CS 332 w22 — Interrupts and System Calls
Table of Contents
1 Reading: Limited Direct Execution
Read Chapter 6 (p. 55–68) of the OSTEP book. It builds on the dual-mode execution reading from Wednesday and discusses how this switch from user mode to kernel mode actually occurs.
Important terms:
- system call
- trap
- trap table
- trap handler
Key questions to consider as you read:
- Where does the CPU run after a trap?
- What is the trap handler written in? C? Java?
- What stack does it use?
- Is the work the CPU had been doing before the trap lost forever?
- If not, how does the CPU know how to resume that work?
2 Mode Transfer
- When does the system go from user to kernel mode?
- Interupts
- Processor Exceptions
- Cool example: to set a breakpoint, kernel replaces instruction in memory with special instruction that traps into the kernel. At the point, the kernel will restore the old instruction and transfer control to the debugger.
- System calls (traps)
- When does the system go from kernel to user mode?
- After starting a new process
- Resume after interrupt, exception, or trap
- Context switch
3 Mode Transfer Mechanisms
- Minimum features:
- Limited entry into the kernel
- Atomic changes to processor state
- Transparent, restartable execution
3.1 Interrupt Vector Table
During boot, the system will set up an interrupt vector table the system will use to look up the handler (function) to call when a particular interrupt or trap occurs.
- On x86, 0-31 are for processor exceptions (e.g., divide by zero)
- 32-255 are for interrupts (timer, keyboard, etc.)
- 64 is usually reserved for system call handler
3.2 Kernel Stack
Where should the interrupted process's state be saved? What stack should the kernel code use?

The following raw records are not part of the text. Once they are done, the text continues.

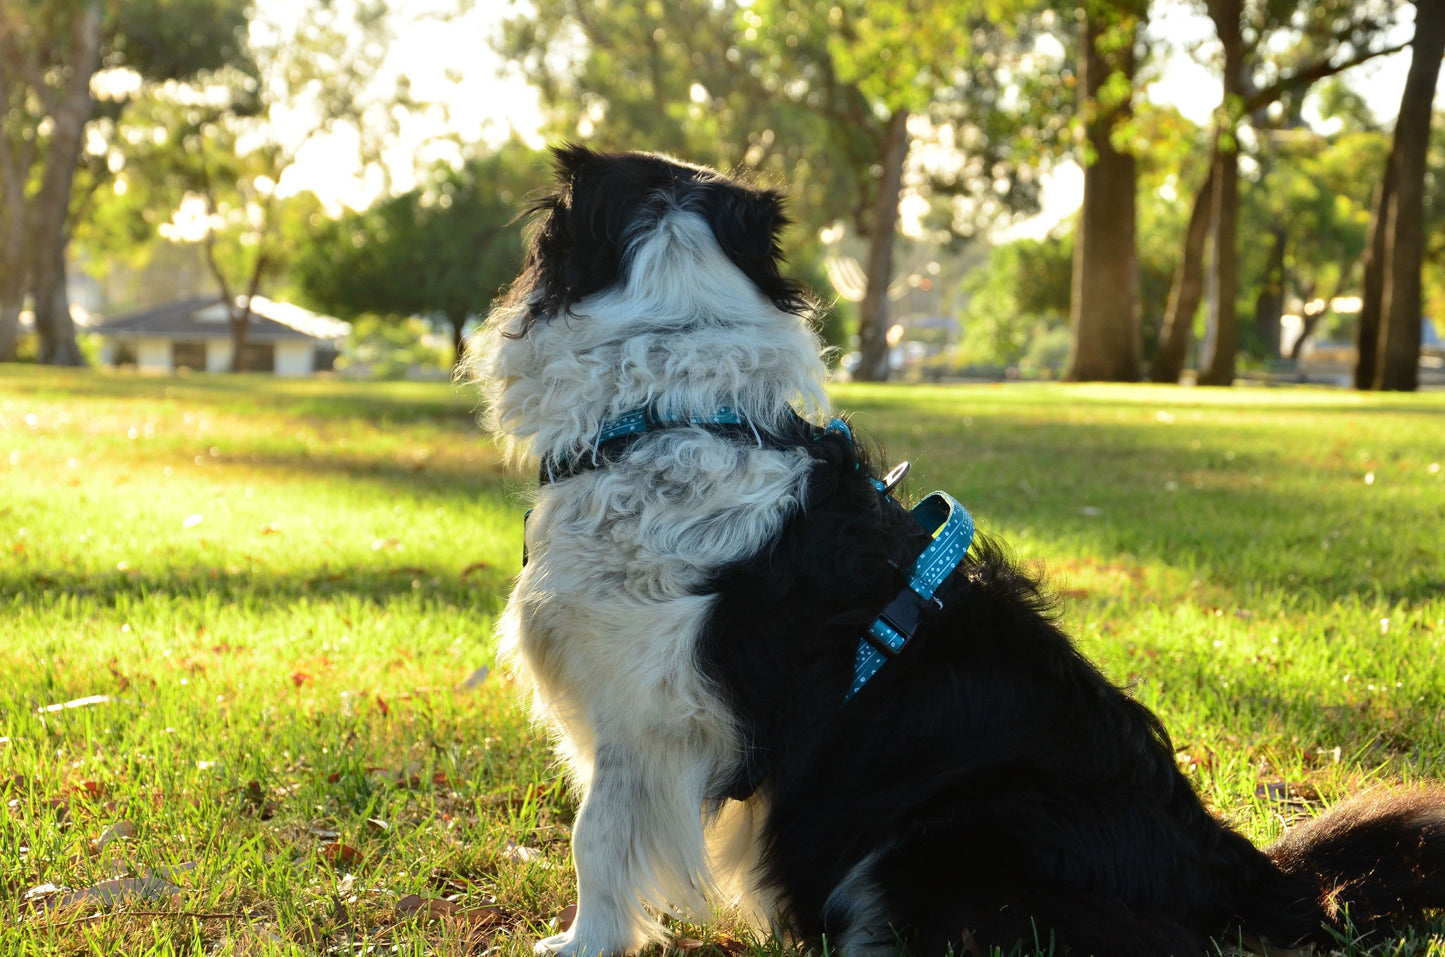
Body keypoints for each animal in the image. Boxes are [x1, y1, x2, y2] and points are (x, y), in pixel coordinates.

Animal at [473, 144, 1445, 957]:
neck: (668, 405)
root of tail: (1246, 877)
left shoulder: (643, 719)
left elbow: (596, 841)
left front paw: (580, 945)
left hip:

- Just use the user process stack? That's not protected memory, so probably don't want kernel data there
- Solution: allocate two stacks per process, a user stack and a kernel stack
3.3 x86 Mode Transfer
- Mask (disable) interrupts (this delays any interrupts until they are enabled/unmasked—if interrupts are masked for too long they may be lost)
- Save key process state (stack pointer, processor state (
eflags
register), instruction pointer (%rip
)) in temporary hardware registers - Switch to the kernel stack
- Push saved values onto kernel stack
- Optionally save an error code
- Call the interrupt handler
3.4 Implementing System Calls
- User program calls user stub in the normal way
- User stub sets up code for system call and executes
trap
instruction - Hardware transfers control to kernel, using interrupt vector table to jump to the appropriate handler. The handler acts as a stub on the kernel side, copying and checking arguments and then calling the kernel implementation of the system call
- After the system call completes, reutrn to the handler
- Handler returns to user level at the next instruction in the user stub
- The stub returns to the original caller
3.4.1 osv
System Calls
- usyscall.h
- usyscall.S
- syscall-num.h
- syscall.c
4 Signals
User processes can receive their own kind of user-level interrupts, delivered by the kernel. On UNIX-based systems, these are called signals. On Windows, they're asynchronous events. User processes will have handlers for various signals. There would be used from things like asynchronous I/O, user-level exception handling, and interprocess communication. For example, the kill
command on Linux is used to send signals to active processes, such as telling a process to terminate.